US weddings are super short and tend to be hosted over one meal time, so either a brunch wedding that’s 9-2pm, lunchtime 11-4pm or evening 5-9pm. They still, however, cost as much as UK full day affairs. I get why people want their money’s worth.

Maireas · 24/07/2022 17:30

I think the common denominator for general shitness is the couple disappearing for a 2hr photoshoot leaving guests hanging around.

HolidayCountdownIsOn · 24/07/2022 17:33

Wedding breakfast means first meal after you get married, it's tradition to call it a wedding breakfast nothing to do with the time of day!

We have been to quite a few weddings where we starved, for our own wedding we made sure lots of food was provided, none of this hours without food, it was a constant stream of food which people loved. We always pack snacks when we go to a wedding, you shouldn't have to but better to be safe. We usually buy sandwiches on the way too and eat them right before, lessons learnt from many hungry long weddings!

SoftSheen · 24/07/2022 17:33

It doesn't have to be like this. Our wedding went:

10.45 Guests arrive at chrurch
11.00 Wedding ceremony
11.45 Photographs in adjacent gardens
12.45 Walk to hotel reception venue (5 minute walk)
13.00 Champagne reception at hotel (no canapés!)
13.30 Lunch served (3 courses)
15.00 Speeches, wedding cake etc
16.30 Finish, people went on to the hotel bar, local pubs or back home.

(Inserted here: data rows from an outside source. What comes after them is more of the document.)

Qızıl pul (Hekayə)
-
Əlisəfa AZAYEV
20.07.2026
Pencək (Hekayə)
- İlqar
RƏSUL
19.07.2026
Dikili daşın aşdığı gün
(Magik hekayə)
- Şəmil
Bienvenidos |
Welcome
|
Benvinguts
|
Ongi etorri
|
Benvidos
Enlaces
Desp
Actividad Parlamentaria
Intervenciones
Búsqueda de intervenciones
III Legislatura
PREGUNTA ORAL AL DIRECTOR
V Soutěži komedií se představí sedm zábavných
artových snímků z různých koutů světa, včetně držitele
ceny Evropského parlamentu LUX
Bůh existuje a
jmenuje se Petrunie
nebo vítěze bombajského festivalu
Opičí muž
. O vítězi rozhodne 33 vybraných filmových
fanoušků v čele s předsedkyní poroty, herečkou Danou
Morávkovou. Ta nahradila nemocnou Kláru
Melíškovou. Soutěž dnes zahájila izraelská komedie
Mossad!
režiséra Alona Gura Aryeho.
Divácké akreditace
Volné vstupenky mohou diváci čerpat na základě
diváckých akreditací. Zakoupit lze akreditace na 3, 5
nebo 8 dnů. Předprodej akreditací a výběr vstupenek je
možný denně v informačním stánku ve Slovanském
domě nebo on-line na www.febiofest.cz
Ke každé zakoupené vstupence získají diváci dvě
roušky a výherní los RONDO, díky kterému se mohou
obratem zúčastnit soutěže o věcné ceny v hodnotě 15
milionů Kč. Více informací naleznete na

LuckySantangelo35 · 24/07/2022 17:34

Maireas · 24/07/2022 17:30

I think the common denominator for general shitness is the couple disappearing for a 2hr photoshoot leaving guests hanging around.

@Maireas

whats so bad about that? Presumably you have your partner there with you? Other people you know. Or people who you will have stuff in common with. Why do you need the bride and groom there? Also unless you’re immediate family or v close or something you’re unlikely to actually see much of the bride and groom anyway even if they’re not away having photos

Rosehugger · 24/07/2022 17:37

I've never been hungry at a wedding - most I've been to don't start until 2pm or 3pm and we'd eaten lunch first. Then dinner at 6ish, often with a few canapés with drinks first.

sandgrown · 24/07/2022 17:37

If you want a good do join a church . My cousin met his bride to be at a glory Hallelujah type church. They didn’t have a pot to pee in when they got married but the amazing church members provided mountains of food and drink in the afternoon and evening. Other church members provided entertainment in the evening and it was honestly one of the best weddings I have ever been to .

EricaVonFiddlesworth · 24/07/2022 17:38

All weddings are shit, just like christenings and family parties.

Most of us go because we feel obliged to, just wear a smile and drink the free booze.

kateandme · 24/07/2022 17:38

The term wedding breakfast dates back to the 17th century when wedding ceremonies were usually part of Eucharistic Mass and so newlyweds would have been fasting ahead of the service. The meal they shared afterwards was literally breaking the fast.

BellePeppa · 24/07/2022 17:38

I really don’t like weddings anyway but I remember always being hungry while they faff about for hours doing the wedding photos. Out of curiosity which nationalities do the best weddings regarding timings of food?

Maireas · 24/07/2022 17:39

@LuckySantangelo35 - it just delays everything unnecessarily. They're the hosts aren't they? Photos, fine.
2 hours? A bit much.

Sparklingbrook · 24/07/2022 17:39

I didn't realise you had to rate weddings on the food offerings (or lack off). That said I've been to lots of weddings and don't remember starving to death at any of them or having to arrive at any at 11am either.
My one tiny complaint might have been having a glass of Pimms thrust in my hand at one and I hate the stuff, but there was nothing else. But I made a trip to the bar...
We got married at 4pm, so people only had to endure the ceremony at the church then a free bar and a huge meal after.

Maybe we need a TripAdvisor for weddings where guests can rate the occasion and the B&G can rate the guests.